Flipping the GPCR Switch: Structure-Based Development of Selective Cannabinoid Receptor 2 Inverse Agonists.

Abstract

We report a blueprint for the rational design of G protein coupled receptor (GPCR) ligands with a tailored functional response. The present study discloses the structure-based design of cannabinoid receptor type 2 (CB2R) selective inverse agonists (S)-1 and (R)-1, which were derived from privileged agonist HU-308 by introduction of a phenyl group at the gem-dimethylheptyl side chain. Epimer (R)-1 exhibits high affinity for CB2R with Kd = 39.1 nM and serves as a platform for the synthesis of a wide variety of probes. Notably, for the first time these fluorescent probes retain their inverse agonist functionality, high affinity, and selectivity for CB2R independent of linker and fluorophore substitution.
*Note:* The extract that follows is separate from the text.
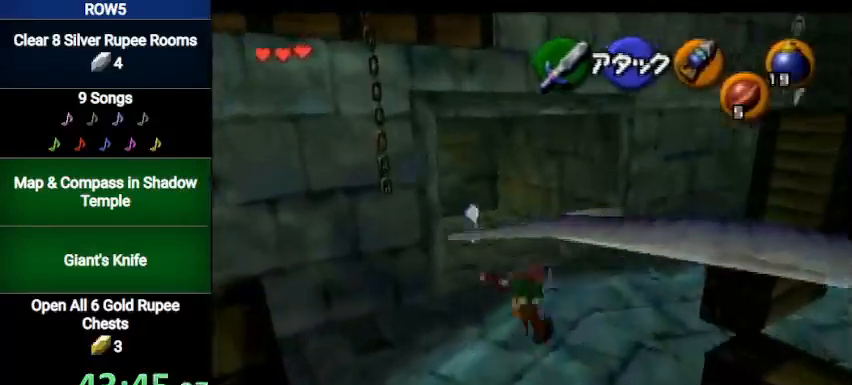
{"buttons": [], "left_stick": "up-right", "right_stick": "center", "events": [[301, "left_stick", "up"], [468, "left_stick", "up-right"]]}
Ligands (S)-1, (R)-1, and their derivatives act as inverse agonists in CB2R-mediated cAMP as well as G protein recruitment assays and do not trigger β-arrestin-receptor association. Furthermore, no receptor activation was detected in live cell ERK1/2 phosphorylation and Ca2+-release assays. Confocal fluorescence imaging experiments with (R)-7 (Alexa488) and (R)-9 (Alexa647) probes employing BV-2 microglial cells visualized CB2R expressed at endogenous levels. Finally, molecular dynamics simulations corroborate the initial docking data in which inverse agonists restrict movement of toggle switch Trp2586.48 and thereby stabilize CB2R in its inactive state.